---------- Texto de leitura ----------
Ele acrescentou que somente o Gaden Phodrang Trust — fundação que ele criou — tem autoridade para reconhecer sua futura reencarnação.
O 14º Dalai Lama fez o tão esperado anúncio em Dharamshala, no norte da Índia, onde vive exilado do domínio chinês.
A declaração foi feita após temores de que a China poderia tentar impor seu próprio candidato.
Em resposta, Pequim disse que a reencarnação do Dalai Lama deve ser encontrada dentro da China com a aprovação do governo central.
A China comunista anexou o Tibete em 1951, e considera o Dalai Lama um separatista.
Quem é o Dalai Lama?
Acredita-se que o Dalai Lama seja uma manifestação do santo padroeiro do Tibete, conhecido como Avalokiteshvara ou Chenrezig.
Assim como os hindus e jainistas, os budistas acreditam que todos vão reencarnar após a morte. Na tradição tibetana, as pessoas com maior realização espiritual poderiam decidir quando e onde vão reencarnar.
---------- Dados exibidos ----------
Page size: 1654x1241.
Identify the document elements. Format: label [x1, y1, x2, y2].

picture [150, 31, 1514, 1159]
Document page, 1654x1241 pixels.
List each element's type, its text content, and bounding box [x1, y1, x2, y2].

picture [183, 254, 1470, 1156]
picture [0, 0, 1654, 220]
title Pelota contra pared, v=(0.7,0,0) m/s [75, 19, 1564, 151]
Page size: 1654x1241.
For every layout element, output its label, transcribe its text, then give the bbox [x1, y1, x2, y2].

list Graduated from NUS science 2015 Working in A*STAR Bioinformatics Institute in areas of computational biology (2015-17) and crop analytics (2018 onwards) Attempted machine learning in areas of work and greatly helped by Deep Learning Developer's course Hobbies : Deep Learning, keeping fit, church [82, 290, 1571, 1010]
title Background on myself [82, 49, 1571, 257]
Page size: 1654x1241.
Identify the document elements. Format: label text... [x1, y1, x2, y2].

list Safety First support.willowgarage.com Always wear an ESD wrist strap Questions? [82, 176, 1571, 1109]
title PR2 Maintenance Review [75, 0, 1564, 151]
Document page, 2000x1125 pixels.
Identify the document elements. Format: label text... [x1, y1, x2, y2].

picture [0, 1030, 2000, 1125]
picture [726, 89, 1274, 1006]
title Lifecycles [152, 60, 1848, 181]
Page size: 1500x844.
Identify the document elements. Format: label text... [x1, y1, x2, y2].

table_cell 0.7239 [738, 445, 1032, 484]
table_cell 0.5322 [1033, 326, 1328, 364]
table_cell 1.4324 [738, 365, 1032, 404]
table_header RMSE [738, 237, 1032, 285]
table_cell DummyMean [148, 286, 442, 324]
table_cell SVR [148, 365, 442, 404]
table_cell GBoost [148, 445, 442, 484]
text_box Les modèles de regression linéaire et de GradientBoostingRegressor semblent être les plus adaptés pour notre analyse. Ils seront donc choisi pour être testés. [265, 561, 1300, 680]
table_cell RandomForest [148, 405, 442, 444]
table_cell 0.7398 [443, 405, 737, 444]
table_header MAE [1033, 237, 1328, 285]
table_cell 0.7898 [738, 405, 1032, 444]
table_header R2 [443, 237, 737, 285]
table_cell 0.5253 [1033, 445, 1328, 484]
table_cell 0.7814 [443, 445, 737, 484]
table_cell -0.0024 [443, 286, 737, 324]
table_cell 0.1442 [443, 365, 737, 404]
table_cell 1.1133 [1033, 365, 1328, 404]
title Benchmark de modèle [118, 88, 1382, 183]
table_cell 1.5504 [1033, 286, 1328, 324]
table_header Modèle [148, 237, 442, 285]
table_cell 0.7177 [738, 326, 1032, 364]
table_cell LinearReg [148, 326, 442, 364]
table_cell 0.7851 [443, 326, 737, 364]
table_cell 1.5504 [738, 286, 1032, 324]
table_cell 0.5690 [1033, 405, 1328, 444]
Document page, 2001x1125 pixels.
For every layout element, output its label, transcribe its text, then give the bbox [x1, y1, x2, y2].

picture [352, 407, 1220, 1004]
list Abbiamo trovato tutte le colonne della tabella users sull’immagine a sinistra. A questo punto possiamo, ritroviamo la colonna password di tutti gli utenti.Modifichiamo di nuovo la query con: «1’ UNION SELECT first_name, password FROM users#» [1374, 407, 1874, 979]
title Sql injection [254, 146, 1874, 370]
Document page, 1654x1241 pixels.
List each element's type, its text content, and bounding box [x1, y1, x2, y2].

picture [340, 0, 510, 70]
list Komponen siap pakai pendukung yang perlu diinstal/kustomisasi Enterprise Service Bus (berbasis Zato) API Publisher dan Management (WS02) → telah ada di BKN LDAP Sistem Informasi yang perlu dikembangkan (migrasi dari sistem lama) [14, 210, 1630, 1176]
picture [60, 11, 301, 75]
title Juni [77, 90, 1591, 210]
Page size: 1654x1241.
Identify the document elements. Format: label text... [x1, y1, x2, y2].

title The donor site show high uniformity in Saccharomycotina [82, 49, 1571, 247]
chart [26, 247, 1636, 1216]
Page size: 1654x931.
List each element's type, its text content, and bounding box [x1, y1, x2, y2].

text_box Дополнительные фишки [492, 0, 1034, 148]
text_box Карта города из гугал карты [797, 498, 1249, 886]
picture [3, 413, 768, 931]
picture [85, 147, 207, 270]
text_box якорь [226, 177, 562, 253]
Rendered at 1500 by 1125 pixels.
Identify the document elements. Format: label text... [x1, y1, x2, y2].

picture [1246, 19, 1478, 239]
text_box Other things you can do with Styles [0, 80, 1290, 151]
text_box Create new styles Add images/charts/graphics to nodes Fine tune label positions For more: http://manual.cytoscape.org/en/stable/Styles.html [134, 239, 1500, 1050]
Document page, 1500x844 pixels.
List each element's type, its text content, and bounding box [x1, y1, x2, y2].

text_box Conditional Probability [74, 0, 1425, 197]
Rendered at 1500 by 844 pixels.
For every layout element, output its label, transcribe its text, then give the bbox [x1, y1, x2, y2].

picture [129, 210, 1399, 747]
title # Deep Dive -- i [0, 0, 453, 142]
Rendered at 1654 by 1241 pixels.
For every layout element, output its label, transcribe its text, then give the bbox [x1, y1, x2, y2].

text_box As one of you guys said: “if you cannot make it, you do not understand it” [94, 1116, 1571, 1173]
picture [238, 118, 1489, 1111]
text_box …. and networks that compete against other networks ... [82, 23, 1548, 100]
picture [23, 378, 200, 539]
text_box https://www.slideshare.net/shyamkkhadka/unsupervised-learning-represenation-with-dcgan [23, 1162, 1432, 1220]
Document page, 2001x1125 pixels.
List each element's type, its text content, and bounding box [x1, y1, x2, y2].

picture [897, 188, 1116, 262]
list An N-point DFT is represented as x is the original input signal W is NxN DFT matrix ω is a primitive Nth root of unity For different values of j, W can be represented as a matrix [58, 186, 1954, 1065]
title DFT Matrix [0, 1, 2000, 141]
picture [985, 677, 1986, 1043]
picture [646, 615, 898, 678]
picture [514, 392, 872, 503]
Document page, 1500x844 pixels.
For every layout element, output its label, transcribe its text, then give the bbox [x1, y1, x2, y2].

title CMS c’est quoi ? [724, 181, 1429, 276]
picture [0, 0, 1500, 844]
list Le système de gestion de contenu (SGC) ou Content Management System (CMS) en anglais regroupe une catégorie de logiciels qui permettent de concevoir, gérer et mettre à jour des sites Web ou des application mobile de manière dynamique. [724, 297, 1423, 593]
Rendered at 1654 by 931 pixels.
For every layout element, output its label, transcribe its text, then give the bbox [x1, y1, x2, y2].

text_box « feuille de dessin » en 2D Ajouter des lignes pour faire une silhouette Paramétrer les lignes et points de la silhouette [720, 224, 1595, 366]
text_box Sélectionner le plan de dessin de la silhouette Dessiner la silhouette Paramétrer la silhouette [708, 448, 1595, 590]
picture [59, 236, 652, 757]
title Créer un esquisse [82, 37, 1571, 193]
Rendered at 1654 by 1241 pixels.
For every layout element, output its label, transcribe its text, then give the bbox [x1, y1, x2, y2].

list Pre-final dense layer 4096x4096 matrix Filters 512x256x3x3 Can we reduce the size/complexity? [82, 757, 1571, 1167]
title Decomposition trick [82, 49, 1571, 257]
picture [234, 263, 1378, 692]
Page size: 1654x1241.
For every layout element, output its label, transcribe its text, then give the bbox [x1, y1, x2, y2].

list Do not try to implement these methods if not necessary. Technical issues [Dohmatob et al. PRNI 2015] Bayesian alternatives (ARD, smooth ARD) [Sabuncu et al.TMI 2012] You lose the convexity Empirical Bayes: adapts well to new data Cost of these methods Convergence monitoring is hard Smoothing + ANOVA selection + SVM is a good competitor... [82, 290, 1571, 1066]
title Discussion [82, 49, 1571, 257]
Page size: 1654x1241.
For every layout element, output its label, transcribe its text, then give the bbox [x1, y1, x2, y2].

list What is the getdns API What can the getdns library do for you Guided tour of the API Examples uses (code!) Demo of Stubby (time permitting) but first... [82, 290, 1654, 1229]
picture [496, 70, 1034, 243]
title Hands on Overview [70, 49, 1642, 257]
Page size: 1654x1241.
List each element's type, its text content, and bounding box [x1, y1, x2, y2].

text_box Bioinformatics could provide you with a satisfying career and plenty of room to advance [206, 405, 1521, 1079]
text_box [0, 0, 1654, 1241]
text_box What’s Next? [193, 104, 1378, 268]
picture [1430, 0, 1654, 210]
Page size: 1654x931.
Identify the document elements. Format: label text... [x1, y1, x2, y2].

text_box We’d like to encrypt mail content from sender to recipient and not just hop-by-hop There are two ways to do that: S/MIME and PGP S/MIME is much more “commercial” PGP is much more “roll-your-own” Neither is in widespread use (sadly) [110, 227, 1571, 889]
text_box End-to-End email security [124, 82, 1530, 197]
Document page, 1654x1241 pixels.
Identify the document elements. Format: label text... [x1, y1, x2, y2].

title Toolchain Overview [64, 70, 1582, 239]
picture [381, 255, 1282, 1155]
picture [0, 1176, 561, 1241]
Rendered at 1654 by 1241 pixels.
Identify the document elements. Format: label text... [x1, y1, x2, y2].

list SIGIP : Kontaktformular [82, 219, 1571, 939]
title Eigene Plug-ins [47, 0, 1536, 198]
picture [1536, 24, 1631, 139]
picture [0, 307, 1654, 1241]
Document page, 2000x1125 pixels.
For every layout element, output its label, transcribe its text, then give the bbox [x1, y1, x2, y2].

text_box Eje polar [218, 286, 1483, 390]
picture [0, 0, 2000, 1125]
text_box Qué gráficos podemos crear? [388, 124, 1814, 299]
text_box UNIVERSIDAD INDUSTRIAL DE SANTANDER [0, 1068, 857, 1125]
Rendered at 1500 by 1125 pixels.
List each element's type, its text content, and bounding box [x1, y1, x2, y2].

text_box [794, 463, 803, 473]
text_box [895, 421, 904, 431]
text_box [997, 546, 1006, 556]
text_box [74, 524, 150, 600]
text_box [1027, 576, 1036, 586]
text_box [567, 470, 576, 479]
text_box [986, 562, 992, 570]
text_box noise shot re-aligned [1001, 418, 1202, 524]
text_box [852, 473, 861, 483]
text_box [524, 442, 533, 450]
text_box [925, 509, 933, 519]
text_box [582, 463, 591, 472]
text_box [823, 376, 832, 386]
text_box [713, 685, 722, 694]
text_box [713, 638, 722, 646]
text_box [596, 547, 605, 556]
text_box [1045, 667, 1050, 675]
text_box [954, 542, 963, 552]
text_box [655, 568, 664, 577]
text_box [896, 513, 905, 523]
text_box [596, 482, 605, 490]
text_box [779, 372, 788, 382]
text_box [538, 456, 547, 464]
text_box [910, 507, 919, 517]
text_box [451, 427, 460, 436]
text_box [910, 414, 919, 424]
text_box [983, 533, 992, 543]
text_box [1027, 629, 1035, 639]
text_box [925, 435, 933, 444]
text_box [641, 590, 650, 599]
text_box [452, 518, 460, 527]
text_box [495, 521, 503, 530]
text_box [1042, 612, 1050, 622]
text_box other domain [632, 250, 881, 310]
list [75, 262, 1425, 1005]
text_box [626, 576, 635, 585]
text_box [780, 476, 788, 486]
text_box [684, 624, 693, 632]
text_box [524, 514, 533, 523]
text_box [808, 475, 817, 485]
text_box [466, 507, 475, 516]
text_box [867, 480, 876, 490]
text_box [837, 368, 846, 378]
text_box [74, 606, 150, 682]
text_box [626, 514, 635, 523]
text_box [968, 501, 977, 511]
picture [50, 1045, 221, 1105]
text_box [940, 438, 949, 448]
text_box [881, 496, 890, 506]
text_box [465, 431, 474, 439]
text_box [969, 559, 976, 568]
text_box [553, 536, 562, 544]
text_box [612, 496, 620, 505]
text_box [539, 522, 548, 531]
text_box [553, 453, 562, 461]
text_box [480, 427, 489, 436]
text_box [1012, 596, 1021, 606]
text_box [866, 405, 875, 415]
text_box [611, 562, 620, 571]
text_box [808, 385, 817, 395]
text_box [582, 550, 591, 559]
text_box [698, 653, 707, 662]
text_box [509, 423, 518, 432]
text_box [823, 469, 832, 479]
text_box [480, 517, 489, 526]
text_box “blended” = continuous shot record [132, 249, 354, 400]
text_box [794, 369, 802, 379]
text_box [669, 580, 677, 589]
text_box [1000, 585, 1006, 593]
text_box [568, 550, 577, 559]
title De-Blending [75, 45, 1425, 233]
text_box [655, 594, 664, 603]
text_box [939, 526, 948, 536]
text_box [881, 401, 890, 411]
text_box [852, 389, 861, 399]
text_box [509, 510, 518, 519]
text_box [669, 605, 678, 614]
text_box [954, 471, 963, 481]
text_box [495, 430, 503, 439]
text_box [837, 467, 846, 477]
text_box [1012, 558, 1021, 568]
----------
> [Exercício proposto 1]
Responda com base no texto sobre o Dalai Lama:
(a) Em que cidade vive o 14º Dalai Lama?
(b) Em que ano a China anexou o Tibete?
(c) Qual instituição tem autoridade para reconhecer a futura reencarnação do Dalai Lama?
> [Exercício proposto 2] Reproduza o trecho do texto sobre o Dalai Lama de "O 14º Dalai" a "Lama um separatista.".

> [Resposta correta 1]
(a) Em Dharamshala, no norte da Índia.
(b) Em 1951.
(c) O Gaden Phodrang Trust, fundação criada por ele.

> [Resposta correta 2]
O 14º Dalai Lama fez o tão esperado anúncio em Dharamshala, no norte da Índia, onde vive exilado do domínio chinês.
A declaração foi feita após temores de que a China poderia tentar impor seu próprio candidato.
Em resposta, Pequim disse que a reencarnação do Dalai Lama deve ser encontrada dentro da China com a aprovação do governo central.
A China comunista anexou o Tibete em 1951, e considera o Dalai Lama um separatista.